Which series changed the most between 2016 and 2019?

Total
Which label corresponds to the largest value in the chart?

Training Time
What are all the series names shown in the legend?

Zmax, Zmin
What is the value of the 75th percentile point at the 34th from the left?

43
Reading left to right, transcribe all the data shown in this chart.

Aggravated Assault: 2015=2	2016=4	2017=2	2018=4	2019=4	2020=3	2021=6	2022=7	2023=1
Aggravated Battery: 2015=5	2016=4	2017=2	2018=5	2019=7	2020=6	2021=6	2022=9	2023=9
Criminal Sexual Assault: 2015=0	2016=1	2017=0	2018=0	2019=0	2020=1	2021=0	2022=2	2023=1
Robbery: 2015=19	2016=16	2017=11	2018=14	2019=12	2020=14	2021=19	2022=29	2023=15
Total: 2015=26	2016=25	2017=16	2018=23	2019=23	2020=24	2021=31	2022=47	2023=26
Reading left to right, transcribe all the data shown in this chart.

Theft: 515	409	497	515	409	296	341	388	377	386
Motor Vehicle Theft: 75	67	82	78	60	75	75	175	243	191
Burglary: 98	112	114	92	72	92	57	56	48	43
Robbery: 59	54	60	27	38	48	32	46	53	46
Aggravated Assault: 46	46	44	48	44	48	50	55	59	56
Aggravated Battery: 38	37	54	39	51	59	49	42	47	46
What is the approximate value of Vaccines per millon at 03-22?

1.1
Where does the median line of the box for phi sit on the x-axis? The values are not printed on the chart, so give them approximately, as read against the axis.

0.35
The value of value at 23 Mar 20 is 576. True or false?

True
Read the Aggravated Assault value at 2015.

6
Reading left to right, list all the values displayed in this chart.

THE TASK:
Rewrite the listing above as a numbered list with one line per item, leaving out the blank lines.

EXPECTED OUTPUT:
1. Which series changed the most between 2016 and 2019?
2. Total
3. Which label corresponds to the largest value in the chart?
4. Training Time
5. What are all the series names shown in the legend?
6. Zmax, Zmin
7. What is the value of the 75th percentile point at the 34th from the left?
8. 43
9. Reading left to right, transcribe all the data shown in this chart.
10. Aggravated Assault: 2015=2	2016=4	2017=2	2018=4	2019=4	2020=3	2021=6	2022=7	2023=1
11. Aggravated Battery: 2015=5	2016=4	2017=2	2018=5	2019=7	2020=6	2021=6	2022=9	2023=9
12. Criminal Sexual Assault: 2015=0	2016=1	2017=0	2018=0	2019=0	2020=1	2021=0	2022=2	2023=1
13. Robbery: 2015=19	2016=16	2017=11	2018=14	2019=12	2020=14	2021=19	2022=29	2023=15
14. Total: 2015=26	2016=25	2017=16	2018=23	2019=23	2020=24	2021=31	2022=47	2023=26
15. Reading left to right, transcribe all the data shown in this chart.
16. Theft: 515	409	497	515	409	296	341	388	377	386
17. Motor Vehicle Theft: 75	67	82	78	60	75	75	175	243	191
18. Burglary: 98	112	114	92	72	92	57	56	48	43
19. Robbery: 59	54	60	27	38	48	32	46	53	46
20. Aggravated Assault: 46	46	44	48	44	48	50	55	59	56
21. Aggravated Battery: 38	37	54	39	51	59	49	42	47	46
22. What is the approximate value of Vaccines per millon at 03-22?
23. 1.1
24. Where does the median line of the box for phi sit on the x-axis? The values are not printed on the chart, so give them approximately, as read against the axis.
25. 0.35
26. The value of value at 23 Mar 20 is 576. True or false?
27. True
28. Read the Aggravated Assault value at 2015.
29. 6
30. Reading left to right, list all the values displayed in this chart.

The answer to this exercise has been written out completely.